On the basis of next generation sequencing technologies LifeCodexx currently develops a human genetic diagnostic test for preeclampsia that will allow the detection of cell-free fetal DNA as an important early marker. The test would allow a reliable risk assessment before symptoms appear. Preeclampsia is a hypertensive disorder of the mother during pregnancy. It is among the leading causes of death of mother and unborn child and occurs in approximately two to five percent of all pregnancies in Germany. Early detection is critical and improves the prognosis for the further course of the pregnancy.
The PrenaTest® is currently carried out only in the LifeCodexx laboratory in Germany for women in European countries, are your plans for the test over the next few years?

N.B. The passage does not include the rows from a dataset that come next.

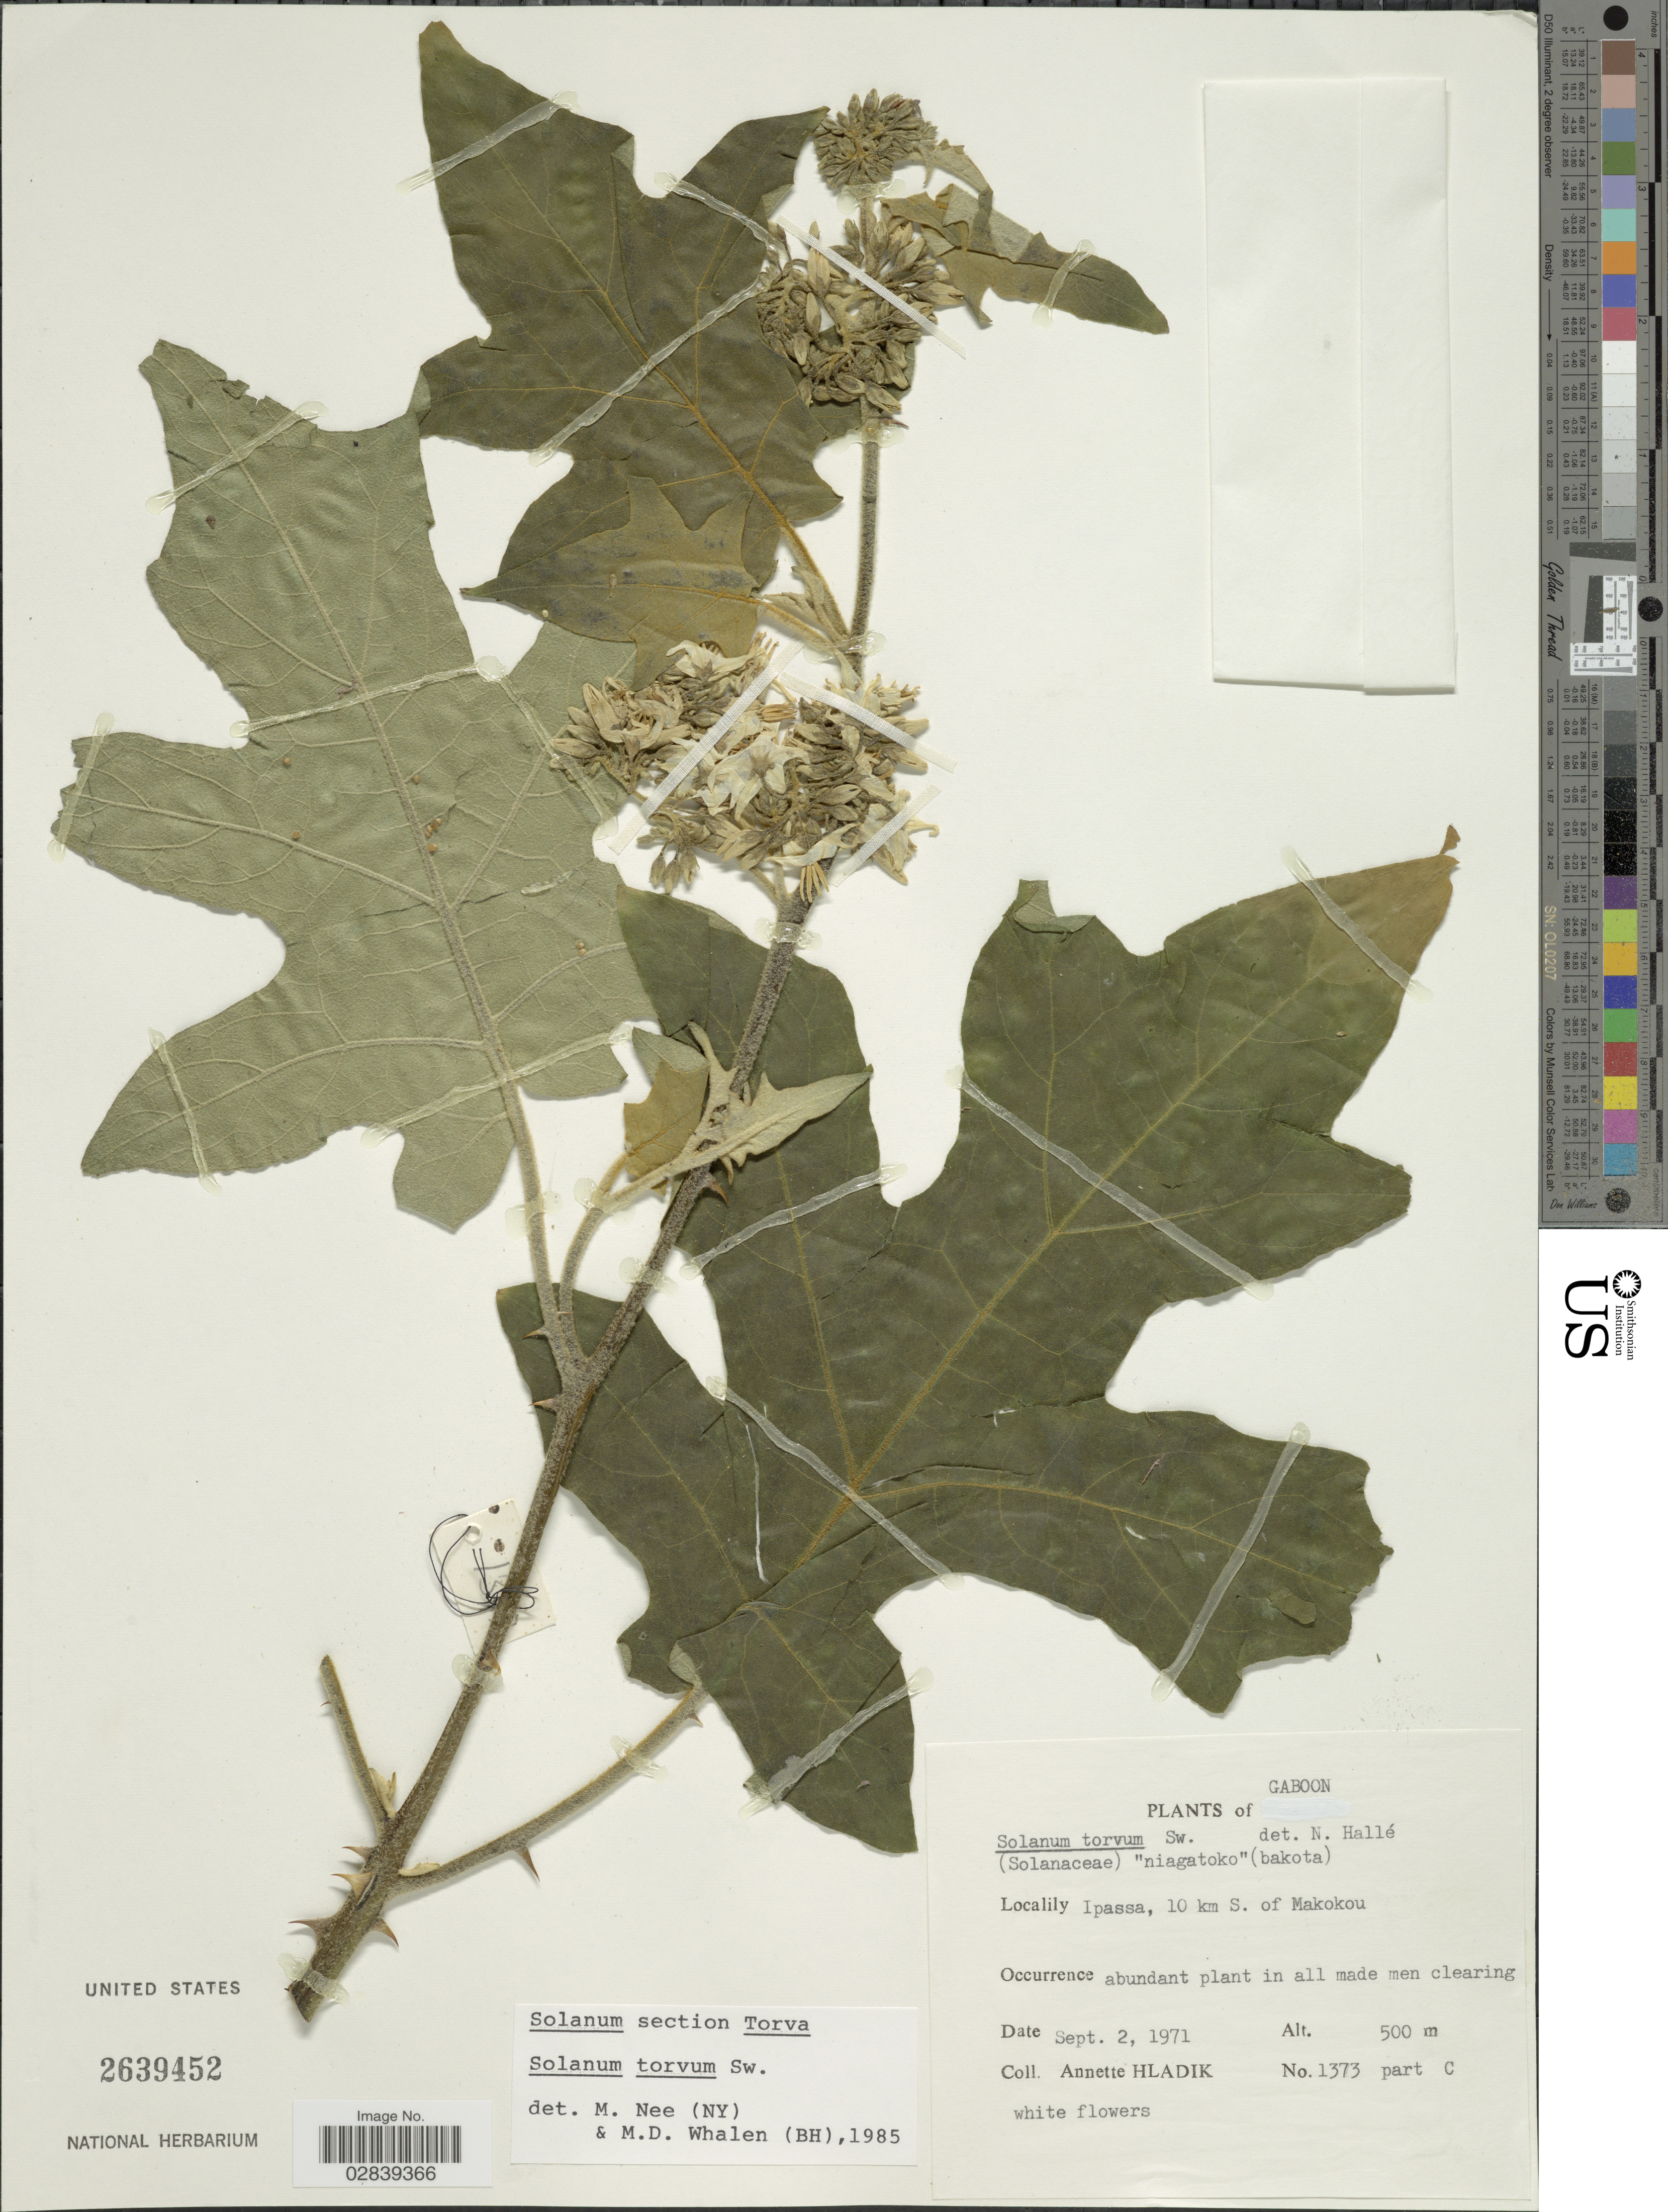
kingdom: Plantae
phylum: Tracheophyta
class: Magnoliopsida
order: Solanales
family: Solanaceae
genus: Solanum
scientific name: Solanum torvum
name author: Sw.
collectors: A. Hladik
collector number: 1373C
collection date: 1971-09-02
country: Gabon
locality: Ipassa, 10 km S. of Makokou.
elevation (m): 500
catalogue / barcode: US 2639452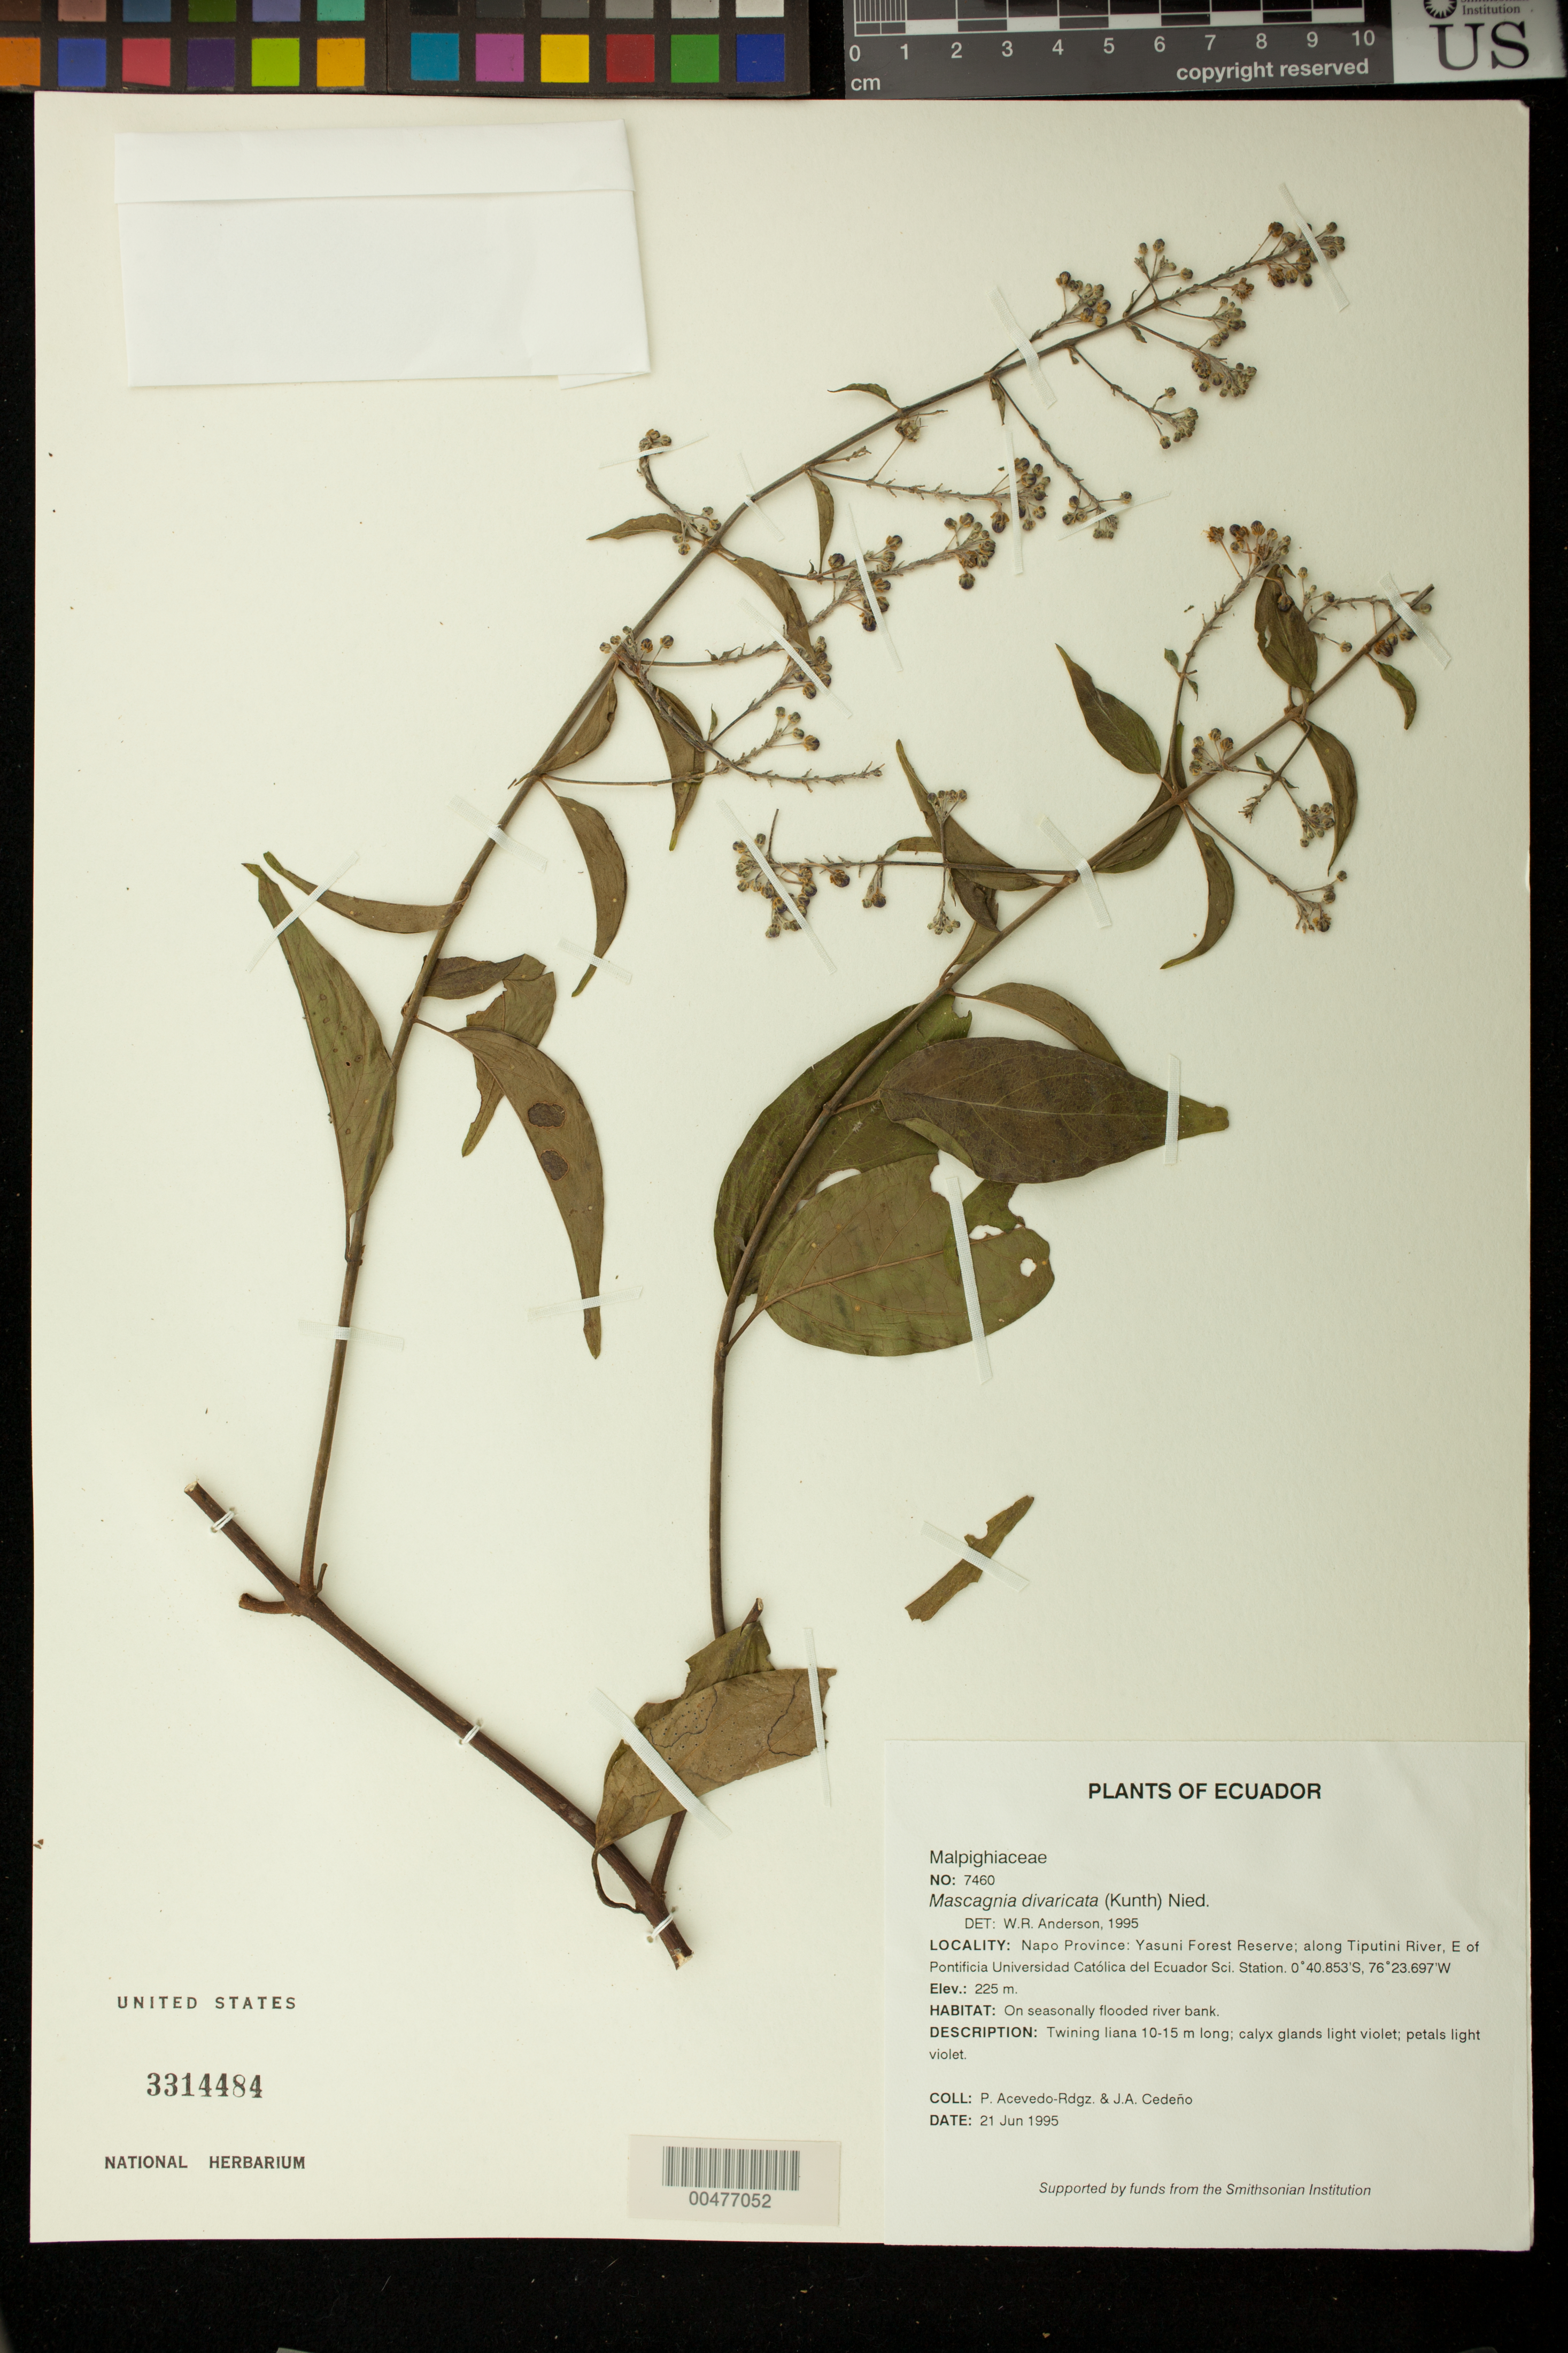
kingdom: Plantae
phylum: Tracheophyta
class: Magnoliopsida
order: Malpighiales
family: Malpighiaceae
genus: Mascagnia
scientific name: Mascagnia divaricata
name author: (Kunth) Nied.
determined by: Anderson, W. R., (MICH), University of Michigan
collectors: P. Acevedo-Rodr. & J. A. Cedeño M.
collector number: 7460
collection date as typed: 21 Jun 1995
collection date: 1995-06-21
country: Ecuador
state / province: Napo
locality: Napo Province: Yasuni Forest Reserve; along Tiputini River, E of Pontificia Universidad Católica del Ecuador Sci. Station.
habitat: On seasonally flooded river bank.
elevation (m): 225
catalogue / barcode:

Our main focus will remain Europe.
Dr. Wera Hofmann, Medical Director, LifeCodexx
Wera Hofmann is biochemist with more than 12 years of experience in human genetic diagnostics. Until 2006, she supervised the BRCA1/2-gene diagnostic unit at the Interdisciplinary Center for Hereditary Breast Cancer at the Max-Delbrück Center in Berlin. In her most recent position, she worked as Managing Director for the Professional Association of German Human Geneticists (BVDH e.V.).
About LifeCodexx AG
LifeCodexx AG is a German life science company focusing on the development of clinically validated molecular diagnostic tests based on the use of next generation sequencing techniques. In 2011 the company has partnered with Sequenom, Inc. (USA) for the commercialization of prenatal laboratory testing services in Europe.